#### Work to complete:
When a line in the records contains the string "lines", copy that line.

#### Supplied data:
++++++++++

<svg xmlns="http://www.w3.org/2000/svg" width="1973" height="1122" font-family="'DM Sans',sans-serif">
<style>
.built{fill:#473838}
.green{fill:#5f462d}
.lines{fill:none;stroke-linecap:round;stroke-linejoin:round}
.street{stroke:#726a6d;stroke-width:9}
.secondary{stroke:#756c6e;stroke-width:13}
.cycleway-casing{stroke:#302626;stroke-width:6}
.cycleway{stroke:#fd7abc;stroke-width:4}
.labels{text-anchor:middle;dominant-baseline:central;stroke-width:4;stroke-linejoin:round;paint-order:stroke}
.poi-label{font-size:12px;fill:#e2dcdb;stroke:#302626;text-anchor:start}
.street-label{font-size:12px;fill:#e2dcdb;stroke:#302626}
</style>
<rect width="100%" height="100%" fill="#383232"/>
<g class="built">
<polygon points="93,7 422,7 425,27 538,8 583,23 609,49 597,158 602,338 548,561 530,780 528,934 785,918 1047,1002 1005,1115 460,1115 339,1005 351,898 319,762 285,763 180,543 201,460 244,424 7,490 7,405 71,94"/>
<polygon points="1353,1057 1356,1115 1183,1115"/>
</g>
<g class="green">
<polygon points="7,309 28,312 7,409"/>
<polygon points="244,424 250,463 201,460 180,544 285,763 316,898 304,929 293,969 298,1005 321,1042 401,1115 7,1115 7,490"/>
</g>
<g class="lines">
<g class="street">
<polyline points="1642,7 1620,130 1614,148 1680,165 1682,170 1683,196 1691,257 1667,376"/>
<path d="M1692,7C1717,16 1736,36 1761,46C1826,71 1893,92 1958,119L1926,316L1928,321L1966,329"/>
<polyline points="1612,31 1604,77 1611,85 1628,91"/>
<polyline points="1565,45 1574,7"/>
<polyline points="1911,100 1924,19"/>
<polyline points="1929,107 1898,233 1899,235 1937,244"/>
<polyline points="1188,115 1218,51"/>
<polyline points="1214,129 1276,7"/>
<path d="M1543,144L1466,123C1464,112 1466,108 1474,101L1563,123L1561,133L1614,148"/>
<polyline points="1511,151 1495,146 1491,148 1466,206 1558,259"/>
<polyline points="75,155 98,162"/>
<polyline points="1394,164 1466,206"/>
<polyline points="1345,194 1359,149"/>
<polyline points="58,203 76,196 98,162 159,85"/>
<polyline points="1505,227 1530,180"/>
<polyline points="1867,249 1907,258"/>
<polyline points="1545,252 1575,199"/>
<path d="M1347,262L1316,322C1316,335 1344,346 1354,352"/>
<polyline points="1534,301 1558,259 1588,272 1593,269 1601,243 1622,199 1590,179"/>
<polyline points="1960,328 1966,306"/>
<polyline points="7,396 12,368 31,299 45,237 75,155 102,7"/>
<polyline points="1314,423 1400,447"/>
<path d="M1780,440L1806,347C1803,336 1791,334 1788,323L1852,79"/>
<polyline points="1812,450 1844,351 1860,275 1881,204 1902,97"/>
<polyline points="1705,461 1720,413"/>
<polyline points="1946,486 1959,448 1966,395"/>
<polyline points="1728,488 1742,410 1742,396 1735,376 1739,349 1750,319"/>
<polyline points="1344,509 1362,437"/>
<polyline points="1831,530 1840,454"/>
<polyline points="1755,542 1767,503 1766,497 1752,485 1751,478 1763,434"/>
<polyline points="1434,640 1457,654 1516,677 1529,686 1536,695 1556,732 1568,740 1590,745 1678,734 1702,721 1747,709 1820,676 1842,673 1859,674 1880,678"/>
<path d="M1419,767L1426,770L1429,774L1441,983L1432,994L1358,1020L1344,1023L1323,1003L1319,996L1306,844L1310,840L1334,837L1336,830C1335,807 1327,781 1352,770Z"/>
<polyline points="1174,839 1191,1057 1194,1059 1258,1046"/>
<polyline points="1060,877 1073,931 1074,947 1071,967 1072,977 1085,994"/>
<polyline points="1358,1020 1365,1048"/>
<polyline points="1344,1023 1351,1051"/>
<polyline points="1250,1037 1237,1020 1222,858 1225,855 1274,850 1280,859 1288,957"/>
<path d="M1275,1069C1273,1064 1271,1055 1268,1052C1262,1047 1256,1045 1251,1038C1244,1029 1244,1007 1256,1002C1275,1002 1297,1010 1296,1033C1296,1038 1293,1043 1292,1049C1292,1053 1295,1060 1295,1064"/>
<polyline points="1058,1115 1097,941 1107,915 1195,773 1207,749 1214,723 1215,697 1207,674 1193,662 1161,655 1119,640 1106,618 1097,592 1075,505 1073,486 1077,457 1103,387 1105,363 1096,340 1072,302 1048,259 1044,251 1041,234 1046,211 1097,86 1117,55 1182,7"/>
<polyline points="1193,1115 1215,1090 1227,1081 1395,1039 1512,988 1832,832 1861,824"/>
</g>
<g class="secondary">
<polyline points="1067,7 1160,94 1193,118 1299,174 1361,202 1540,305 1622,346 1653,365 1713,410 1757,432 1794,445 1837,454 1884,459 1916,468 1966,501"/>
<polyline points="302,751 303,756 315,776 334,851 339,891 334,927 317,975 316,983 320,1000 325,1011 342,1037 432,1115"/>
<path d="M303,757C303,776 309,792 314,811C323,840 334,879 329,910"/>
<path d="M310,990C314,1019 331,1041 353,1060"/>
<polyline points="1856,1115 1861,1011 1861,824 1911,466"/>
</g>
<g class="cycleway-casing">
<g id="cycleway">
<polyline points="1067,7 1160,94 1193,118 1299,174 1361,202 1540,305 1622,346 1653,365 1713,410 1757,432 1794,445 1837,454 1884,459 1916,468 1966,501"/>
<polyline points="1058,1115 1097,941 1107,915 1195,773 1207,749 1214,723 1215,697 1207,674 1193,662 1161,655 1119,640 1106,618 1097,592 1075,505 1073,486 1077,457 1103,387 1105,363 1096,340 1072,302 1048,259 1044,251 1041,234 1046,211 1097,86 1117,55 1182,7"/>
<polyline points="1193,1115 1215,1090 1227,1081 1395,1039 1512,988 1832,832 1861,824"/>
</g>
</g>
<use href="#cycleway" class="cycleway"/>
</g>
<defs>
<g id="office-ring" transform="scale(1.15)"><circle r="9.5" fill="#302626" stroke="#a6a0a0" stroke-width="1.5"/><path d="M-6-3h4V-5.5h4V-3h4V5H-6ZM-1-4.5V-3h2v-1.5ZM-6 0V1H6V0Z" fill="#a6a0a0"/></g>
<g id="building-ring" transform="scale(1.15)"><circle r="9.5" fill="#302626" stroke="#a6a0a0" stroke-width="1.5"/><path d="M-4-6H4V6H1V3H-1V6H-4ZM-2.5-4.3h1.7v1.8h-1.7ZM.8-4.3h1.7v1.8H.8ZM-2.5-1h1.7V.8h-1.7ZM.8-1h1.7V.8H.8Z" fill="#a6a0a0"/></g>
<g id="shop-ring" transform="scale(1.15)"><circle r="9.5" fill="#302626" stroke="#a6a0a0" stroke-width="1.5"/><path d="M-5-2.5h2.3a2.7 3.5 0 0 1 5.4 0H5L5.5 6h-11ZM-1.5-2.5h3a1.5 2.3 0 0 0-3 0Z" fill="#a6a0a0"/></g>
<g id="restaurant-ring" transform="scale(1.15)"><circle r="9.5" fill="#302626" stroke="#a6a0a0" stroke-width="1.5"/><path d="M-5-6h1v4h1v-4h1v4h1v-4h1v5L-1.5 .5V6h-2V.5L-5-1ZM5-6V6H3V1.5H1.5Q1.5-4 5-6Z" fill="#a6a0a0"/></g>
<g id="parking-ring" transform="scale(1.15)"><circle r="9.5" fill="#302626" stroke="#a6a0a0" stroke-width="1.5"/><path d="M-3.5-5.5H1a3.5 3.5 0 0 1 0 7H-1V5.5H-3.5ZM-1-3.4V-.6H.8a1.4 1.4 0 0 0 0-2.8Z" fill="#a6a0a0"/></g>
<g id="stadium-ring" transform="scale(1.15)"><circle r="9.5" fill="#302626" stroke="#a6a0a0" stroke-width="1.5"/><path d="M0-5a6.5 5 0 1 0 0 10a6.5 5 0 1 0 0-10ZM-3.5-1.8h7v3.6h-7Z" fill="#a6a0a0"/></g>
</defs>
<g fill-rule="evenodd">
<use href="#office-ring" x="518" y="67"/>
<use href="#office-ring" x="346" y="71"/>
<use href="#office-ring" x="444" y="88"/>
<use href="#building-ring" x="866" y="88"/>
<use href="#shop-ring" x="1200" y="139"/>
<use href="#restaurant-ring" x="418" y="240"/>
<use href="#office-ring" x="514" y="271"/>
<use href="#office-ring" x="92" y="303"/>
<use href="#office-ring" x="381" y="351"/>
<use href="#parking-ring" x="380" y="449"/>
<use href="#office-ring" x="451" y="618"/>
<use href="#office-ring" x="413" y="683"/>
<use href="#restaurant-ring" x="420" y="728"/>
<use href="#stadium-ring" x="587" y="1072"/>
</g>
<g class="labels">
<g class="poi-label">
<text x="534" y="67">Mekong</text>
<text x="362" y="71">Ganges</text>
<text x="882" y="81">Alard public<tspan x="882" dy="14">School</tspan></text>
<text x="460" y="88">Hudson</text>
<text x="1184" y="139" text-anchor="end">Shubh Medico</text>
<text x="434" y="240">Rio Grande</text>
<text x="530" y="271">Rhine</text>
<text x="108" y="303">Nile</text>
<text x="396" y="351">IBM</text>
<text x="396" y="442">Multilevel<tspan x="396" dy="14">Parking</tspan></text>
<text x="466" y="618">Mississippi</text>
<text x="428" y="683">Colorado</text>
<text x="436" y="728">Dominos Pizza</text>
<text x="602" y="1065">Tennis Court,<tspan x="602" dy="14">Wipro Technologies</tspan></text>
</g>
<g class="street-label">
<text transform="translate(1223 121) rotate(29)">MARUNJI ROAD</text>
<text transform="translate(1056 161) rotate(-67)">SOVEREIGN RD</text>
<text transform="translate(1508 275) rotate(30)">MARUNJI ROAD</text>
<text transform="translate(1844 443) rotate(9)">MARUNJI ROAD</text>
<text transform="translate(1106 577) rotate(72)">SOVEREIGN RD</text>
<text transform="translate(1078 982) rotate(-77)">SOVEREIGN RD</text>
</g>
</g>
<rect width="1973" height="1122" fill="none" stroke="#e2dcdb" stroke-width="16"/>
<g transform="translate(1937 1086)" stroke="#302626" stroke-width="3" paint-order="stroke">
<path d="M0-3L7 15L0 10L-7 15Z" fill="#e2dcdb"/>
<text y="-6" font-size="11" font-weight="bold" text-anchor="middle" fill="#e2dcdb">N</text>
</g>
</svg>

++++++++++

#### Response below:
.lines{fill:none;stroke-linecap:round;stroke-linejoin:round}
<g class="lines">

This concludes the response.